In English “grice” or “grise” is a little pig, but the word is not widely known.
From a Scandinavian word. Icelandic? (Scroll down to 2.)
And don’t miss griskin.
I should be eating lunch, fortifying myself for an afternoon of work, not doing this. Here I go …
>Studiolum
« La algalia, parecida al almizcle, y ámbar gris están citados en “El Quijote” (I, 4 por ejemplo).”
“Solche Tierfiguren, mit wohlriechenden Pasten belegt
“mit wohlriechender Masse überzogen”
If the various renditions above of these German expressions sound a little strange:
that might be because nobody seems to have happened on the word “coated”, which is what “überzogen” means here (in other contexts it means “exaggerated” = overdrawn, here it means “drawn over”). A chocolate-covered cake, or cake with a chocolate glazing, is a Torte mit Schokoladenüberzug. A bear coated in musk is not unlike a stick of incense, except the bear was presumably not supposed to be ignited.

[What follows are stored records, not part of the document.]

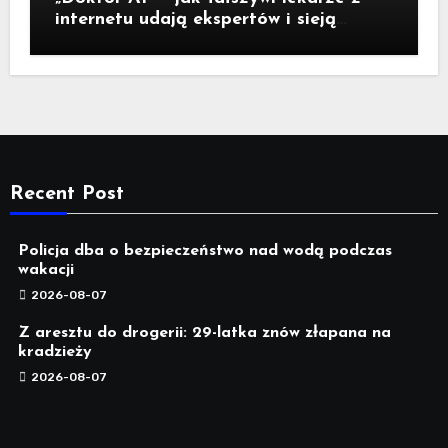
internetu udają ekspertów i sieją
medyczną dezinformację
Recent Post
Policja dba o bezpieczeństwo nad wodą podczas
wakacji
2026-08-07
Z aresztu do drogerii: 29-latka znów złapana na
kradzieży
2026-08-07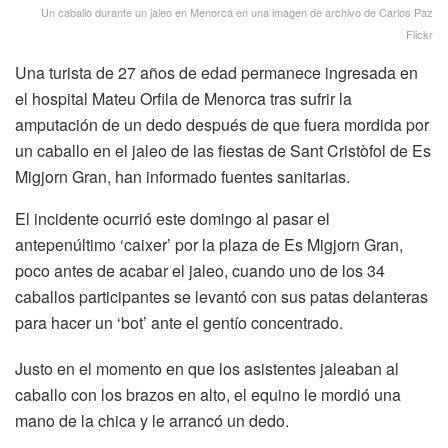
Un caballo durante un jaleo en Menorca en una imagen de archivo de Carlos Paz
Flickr
Una turista de 27 años de edad permanece ingresada en
el hospital Mateu Orfila de Menorca tras sufrir la
amputación de un dedo después de que fuera mordida por
un caballo en el jaleo de las fiestas de Sant Cristòfol de Es
Migjorn Gran, han informado fuentes sanitarias.
El incidente ocurrió este domingo al pasar el
antepenúltimo ‘caixer’ por la plaza de Es Migjorn Gran,
poco antes de acabar el jaleo, cuando uno de los 34
caballos participantes se levantó con sus patas delanteras
para hacer un ‘bot’ ante el gentío concentrado.
Justo en el momento en que los asistentes jaleaban al
caballo con los brazos en alto, el equino le mordió una
mano de la chica y le arrancó un dedo.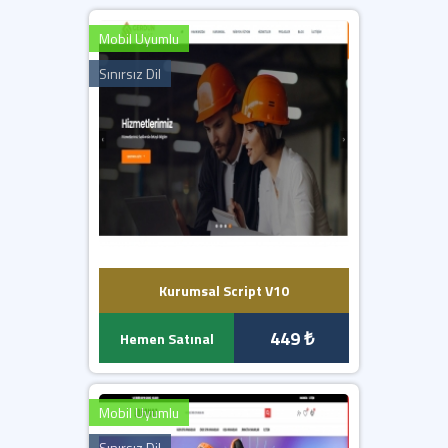
Yazılımımız en düşük 5.6 PHP sürümü ile çalışmaktadır.
Sunucunuzda güncel IONCUBE yüklü olmalıdır.
Mobil Uyumlu
İletişim formları, SMTP bilgilerini girmediğiniz taktirde
çalışmaz.
Sınırsız Dil
Kurumsal Script V10
449 ₺
Hemen Satınal
Mobil Uyumlu
Sınırsız Dil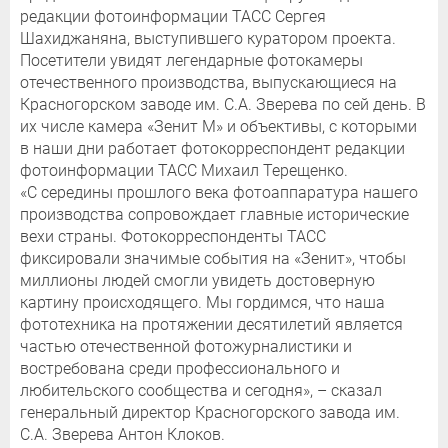
редакции фотоинформации ТАСС Сергея
Шахиджаняна, выступившего куратором проекта.
Посетители увидят легендарные фотокамеры
отечественного производства, выпускающиеся на
Красногорском заводе им. С.А. Зверева по сей день. В
их числе камера «Зенит М» и объективы, с которыми
в наши дни работает фотокорреспондент редакции
фотоинформации ТАСС Михаил Терещенко.
«С середины прошлого века фотоаппаратура нашего
производства сопровождает главные исторические
вехи страны. Фотокорреспонденты ТАСС
фиксировали значимые события на «Зенит», чтобы
миллионы людей смогли увидеть достоверную
картину происходящего. Мы гордимся, что наша
фототехника на протяжении десятилетий является
частью отечественной фотожурналистики и
востребована среди профессионального и
любительского сообщества и сегодня», – сказал
генеральный директор Красногорского завода им.
С.А. Зверева Антон Клоков.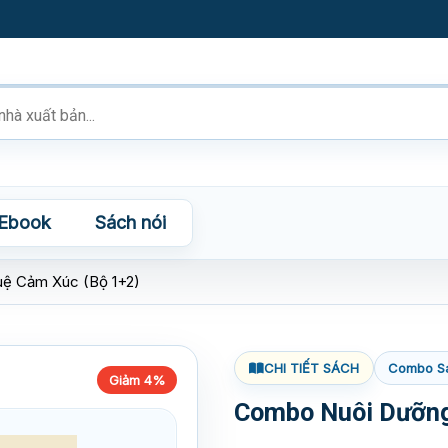
Ebook
Sách nói
uệ Cảm Xúc (Bộ 1+2)
CHI TIẾT SÁCH
Combo S
Giảm 4%
Combo Nuôi Dưỡng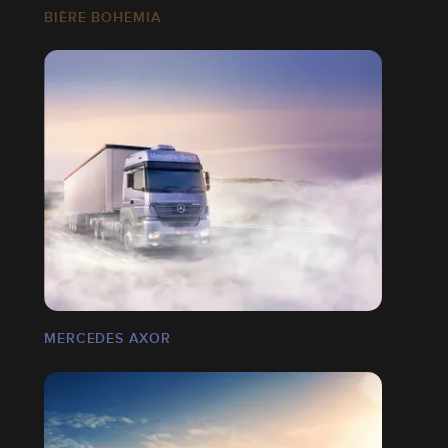
BIÈRE BOHEMIA
MERCEDES AXOR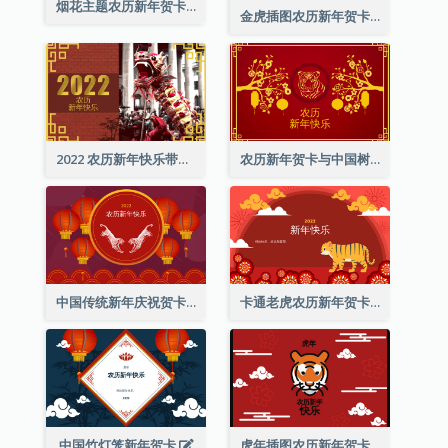
烟花主题农历新年贺卡
金虎插图农历新年贺卡
2022 农历新年快乐带照片贺卡
农历新年贺卡与中国树插图
中国传统新年庆祝贺卡
卡通老虎农历新年贺卡
中国竹灯笼新年贺卡
虎年插图农历新年贺卡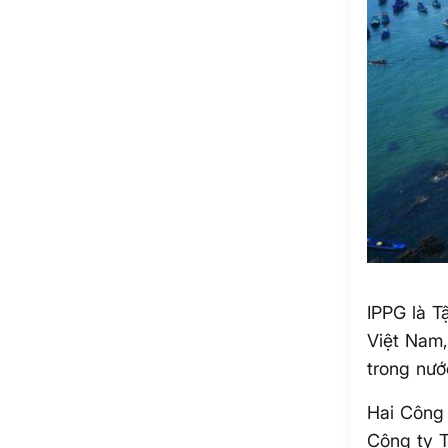
IPPG là T
Việt Nam,
trong nướ
Hai Công 
Công ty 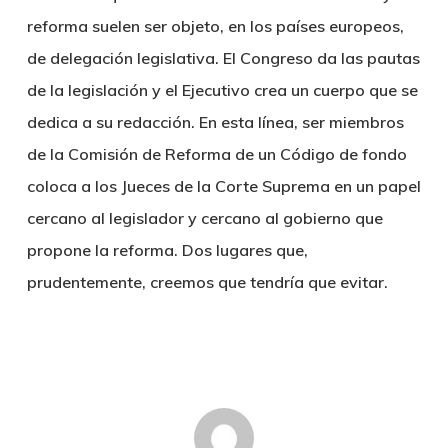
reforma suelen ser objeto, en los países europeos,
de delegación legislativa. El Congreso da las pautas
de la legislación y el Ejecutivo crea un cuerpo que se
dedica a su redacción. En esta línea, ser miembros
de la Comisión de Reforma de un Código de fondo
coloca a los Jueces de la Corte Suprema en un papel
cercano al legislador y cercano al gobierno que
propone la reforma. Dos lugares que,
prudentemente, creemos que tendría que evitar.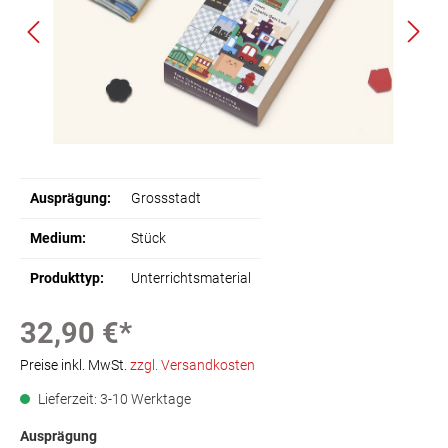
Ausprägung:
Grossstadt
Medium:
Stück
Produkttyp:
Unterrichtsmaterial
32,90 €*
Preise inkl. MwSt.
zzgl. Versandkosten
Lieferzeit: 3-10 Werktage
Ausprägung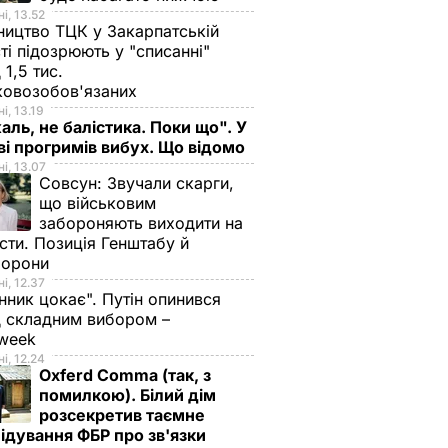
і, 13.52
ництво ТЦК у Закарпатській
ті підозрюють у "списанні"
 1,5 тис.
ковозобов'язаних
і, 13.19
аль, не балістика. Поки що". У
і прогримів вибух. Що відомо
і, 13.07
Совсун:
Звучали скарги,
що військовим
забороняють виходити на
сти. Позиція Генштабу й
борони
і, 12.37
нник цокає". Путін опинився
 складним вибором –
week
і, 12.24
Oxferd Comma (так, з
помилкою). Білий дім
розсекретив таємне
ідування ФБР про зв'язки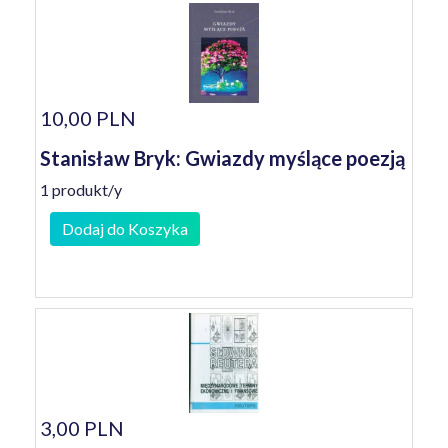
10,00 PLN
Stanisław Bryk: Gwiazdy myślące poezją
1 produkt/y
Dodaj do Koszyka
3,00 PLN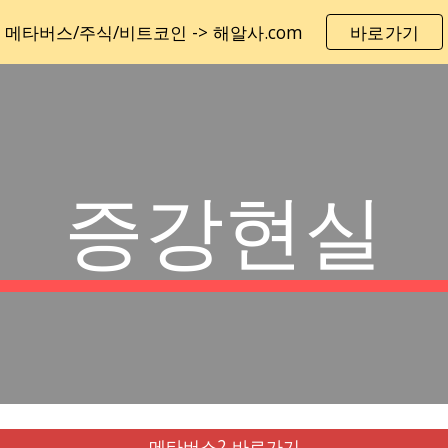
메타버스/주식/비트코인 -> 해알사.com
바로가기
ip to main content
Skip to navigat
증강현실
메타버스2 바로가기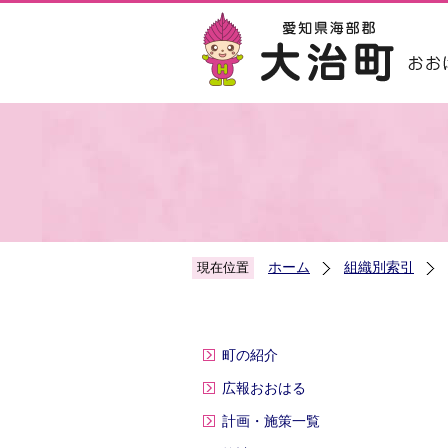
ホーム
組織別索引
現在位置
町の紹介
広報おおはる
計画・施策一覧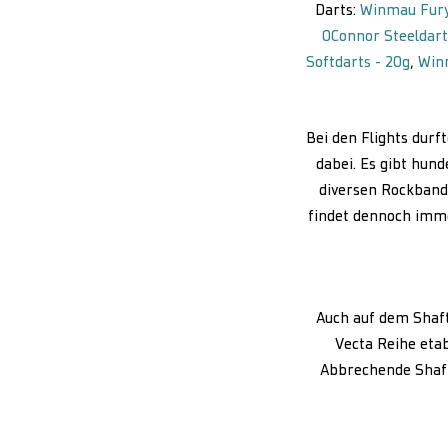
Darts:
Winmau Fury 
OConnor Steeldart
Softdarts - 20g
,
Winm
Bei den Flights durf
dabei. Es gibt hund
diversen Rockbands
findet dennoch imme
Auch auf dem Shaft
Vecta Reihe etab
Abbrechende Shaft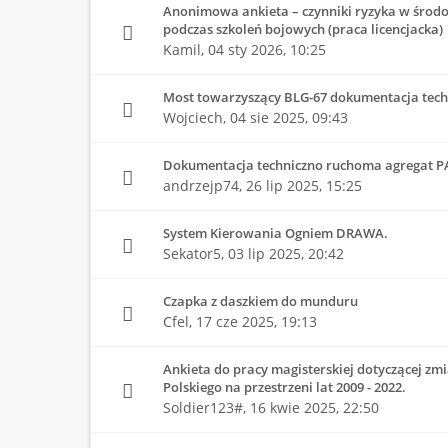
Anonimowa ankieta – czynniki ryzyka w środo
podczas szkoleń bojowych (praca licencjacka)
Kamil,
04 sty 2026, 10:25
Most towarzyszący BLG-67 dokumentacja tech
Wojciech,
04 sie 2025, 09:43
Dokumentacja techniczno ruchoma agregat P
andrzejp74,
26 lip 2025, 15:25
System Kierowania Ogniem DRAWA.
Sekator5,
03 lip 2025, 20:42
Czapka z daszkiem do munduru
Cfel,
17 cze 2025, 19:13
Ankieta do pracy magisterskiej dotyczącej z
Polskiego na przestrzeni lat 2009 - 2022.
Soldier123#,
16 kwie 2025, 22:50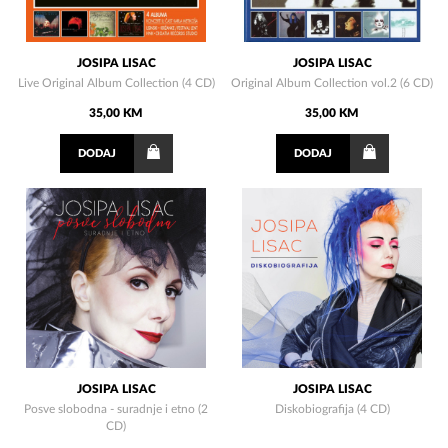
JOSIPA LISAC
JOSIPA LISAC
Live Original Album Collection (4 CD)
Original Album Collection vol.2 (6 CD)
35,00 KM
35,00 KM
DODAJ
DODAJ
JOSIPA LISAC
JOSIPA LISAC
Posve slobodna - suradnje i etno (2
Diskobiografija (4 CD)
CD)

I almost wrote “doss stick” instead of stick of incense, but I can’t find “doss stick” in any dictionary. Am I imagining things ?
Joss stick?
That’s the one !
Thanks, Grumbly, yes, “coated”, that’s the word I was looking for.
Isn’t it peculiar that we all thought it sounded like a strange practice, whereas the problem was merely a strange word in this context, namely “covered”.
“Covered” is not even an exotic word, it’s just not “the right one”. Is anyone going to insist that language doesn’t shape our thoughts ? I know that’s an old, old discussion, but I find this example to be very striking – so many people just a hairsbreadth away from the right word for the right thought.
Studiolum has put up a most informative post on Poemas del río Wang.
Now maybe somebody’ll figure out exactly what place that ukiyo-e print with the naive (/ ironic) caption is really of.
Which ukiyo-e print do you mean?
In addition to being polyglot computer entrepreneurs, you two are both inspired researchers, so goodness knows what you could achieve together.
I think MMcM’s talking about something here that he mentioned at the bottom of the comments here (after the bär aus Pisam).
Yes, that’s right. I apologize for straining the very weak chain of connections.
It has nothing in common other than my musing about random online book illustrations that seem to me to call for modern commentary.
I am uncertain of my reading of the handwriting in the print series title past the obvious Tokyo (東京). But Floating World scenes would have been of brothels, not hotels. So, I am guessing that it’s a guidebook to famous courtesans or something along those lines. Now I could be all wrong, in which case Mrs. Carrothers can be spared the embarrassment.